The Church, I said yesterday, or strongly implied, is being bought off by moral exhibitionists, of the sort who lead the world not to Heaven’s Gate in Jerusalem Wall, but instead to the Mondawmin Mall in Baltimore. That is to say, we have clerics and apologists like politicians, eager to embrace progressive causes, and posturing on behalf of various political “clients” — the statistically poor, environmentalist neurotics, the sexually disordered, &c. It is a mercy game, in which a rudely unCatholic definition of “mercy” is set into conflict with the most elementary requirements of justice — which, in human affairs, can be determined only case by case, according to laws well established, because long universally subscribed.

“Class mercy” we might also call this: the idea that people should be forgiven for sins not of commission or omission, but with respect to their class, collectively, and whenever possible, in advance; that they should then be cast as “victims,” lionized, subsidized, encouraged and rewarded. For class mercy is progressive mercy. It is “an evolution of society.” What was conceded yesterday is inadequate today; today’s gifts will be inadequate tomorrow.

The correct word for this is “licence,” however; and the result of it, in 100 percent of cases, is the relaxation and confusion of all moral standards. For the recipients of largesse, acquired as if by right and entitlement, will never be satisfied with the amount, and will riot and loot for more, “progressively” — in whatever currency, from cash to new laws.

Our Nanny State was founded on this liberal interpretation of “mercy,” and will invariably reveal its heart, in the prosecution of a “justice” that is false mercy’s flip side. We have a system of politically-organized looting, in which charity has no place at all, and class beneficiaries are appointed to receive the goods of what they view as their class enemies, through invasive and eventually sadistic taxation. Every scheme to relieve “the poor,” or “the planet,” now emanating even from Rome, assumes the proliferation of immense and labyrinthine Kafkaesque bureaucracies to deliver “class mercy,” or enforce “class justice.”

And this a full generation after the fall of the Berlin Wall. The moral exhibitionists in the Church vie to board the bandwagons, and egg the liberal politicians along, in the direction they are already travelling. They speak in empty ideological abstractions (even while using “ideology” as a term of abuse to any who resist them).

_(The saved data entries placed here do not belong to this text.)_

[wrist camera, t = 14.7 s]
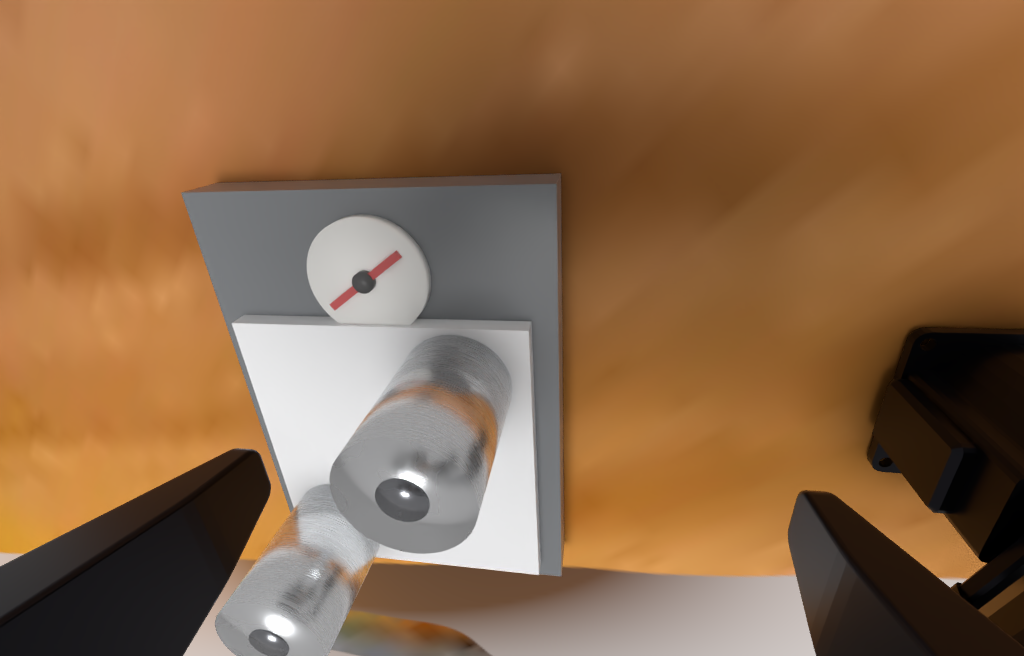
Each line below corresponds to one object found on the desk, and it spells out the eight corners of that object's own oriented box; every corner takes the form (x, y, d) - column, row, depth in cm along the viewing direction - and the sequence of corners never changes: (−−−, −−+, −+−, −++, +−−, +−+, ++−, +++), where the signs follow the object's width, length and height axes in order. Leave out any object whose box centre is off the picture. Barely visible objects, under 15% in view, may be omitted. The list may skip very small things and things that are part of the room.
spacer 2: (515, 433, 20) (483, 562, 15) (411, 426, 21) (345, 547, 15) (509, 336, 18) (469, 444, 13) (394, 333, 19) (312, 434, 13)
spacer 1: (378, 489, 23) (309, 615, 17) (392, 555, 25) (333, 687, 19) (291, 480, 23) (198, 599, 18) (311, 545, 25) (233, 669, 20)
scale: (560, 173, 18) (554, 189, 15) (564, 542, 26) (559, 593, 24) (217, 182, 20) (162, 197, 18) (321, 519, 29) (293, 562, 26)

But more than anything else they pose, in words and gestures, to show us how humble and selfless they are, how kind and generous, how open-minded and approachable, what “a breath of fresh air.” While inwardly they are ravening wolves, and behind their pretty façades, ruthless.

Fortunately, as I suggested, the Church is not the State. She is not for sale in the same way the State will always be for sale. A generation of vipers will pass, and Christ restores His own again, as He has done on all previous occasions, these last two thousand years — returning the Church to her proper business, in the salvation of souls.

This has always included the care of the poor, the sick, the disabled, the old, the tired, the hopeless, the doubting, the strayed. But all these tasks are one by one, and one on one. For God has created each living man ensouled, not as member of a class, as for example ants and termites, but as a class or universe in himself — each man, in body and soul united, an instance of “special creation.” That is, to my reasonably confident understanding, the teaching of Holy Church through all generations, and it is the reason why all genuinely Catholic eleemosynary institutions required voluntary, not legislated acts.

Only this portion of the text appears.